German banks are especially concerned about reporting requirements that have expanded significantly in recent years.

Financial institutions are now expected to comply with extensive rules covering sustainability disclosures, anti-money laundering measures, cybersecurity standards, and capital reporting. While banks generally support the objectives behind these regulations, they argue that the cumulative effect has created layers of administrative complexity that hamper efficiency.

Brussels has already signaled a willingness to consider reforms aimed at improving European competitiveness. European policymakers increasingly recognize that maintaining economic dynamism requires balancing financial stability with growth incentives.

Discussions surrounding simplification measures have gained momentum as businesses across multiple sectors call for a reduction in bureaucratic hurdles. Another important factor driving the banks’ demands is the need to strengthen Europe’s capital markets and improve financing conditions for technological innovation.

European companies often struggle to secure funding compared with their American counterparts, leading many promising firms to seek investment abroad.

German banks believe that lighter regulatory requirements could help mobilize more private capital and support strategic sectors such as artificial intelligence, clean energy, and digital infrastructure.

The push for deregulation also raises concerns among regulators and consumer advocates. Critics caution that loosening rules too aggressively could weaken safeguards that were implemented after the financial crisis.
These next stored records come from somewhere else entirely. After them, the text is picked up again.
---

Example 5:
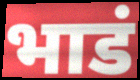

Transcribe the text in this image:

भाडं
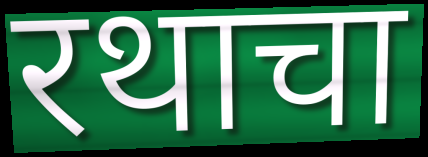
रथाचा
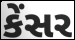
કેંસર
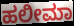
ಹಲೀಮಾ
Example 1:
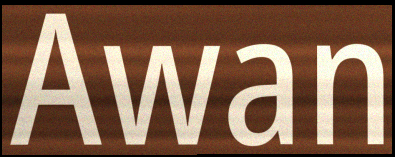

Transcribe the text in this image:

Awan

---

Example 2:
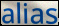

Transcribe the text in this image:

alias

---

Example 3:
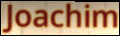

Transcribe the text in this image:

Joachim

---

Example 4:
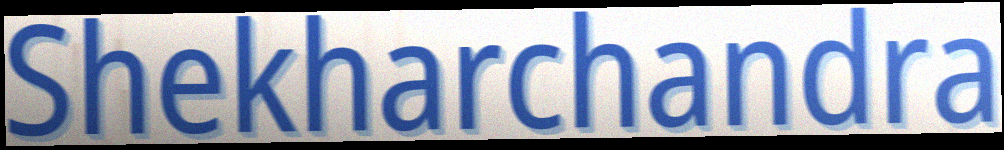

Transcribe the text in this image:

Shekharchandra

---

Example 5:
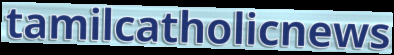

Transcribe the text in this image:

tamilcatholicnews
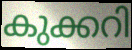
കുക്കറി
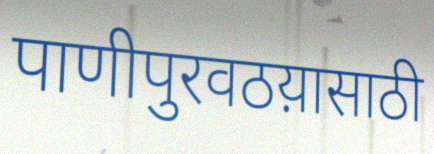
पाणीपुरवठय़ासाठी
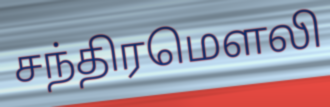
சந்திரமௌலி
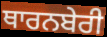
ਥਾਰਨਬੇਰੀ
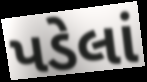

They argue that Europe should avoid repeating mistakes that previously contributed to financial instability and emphasize that resilience remains essential in an increasingly uncertain global environment. The debate therefore centers on finding the right balance.

German commercial banks are not necessarily calling for the complete removal of financial safeguards but rather for a more proportionate and efficient regulatory system. They seek a framework that maintains stability while reducing unnecessary complexity and enabling banks to compete more effectively on the global stage.

As Brussels evaluates its economic strategy, the demands from Germany’s banking sector are likely to gain increasing attention. The outcome of these discussions could significantly shape the future of European finance, influencing investment flows, and banking profitability.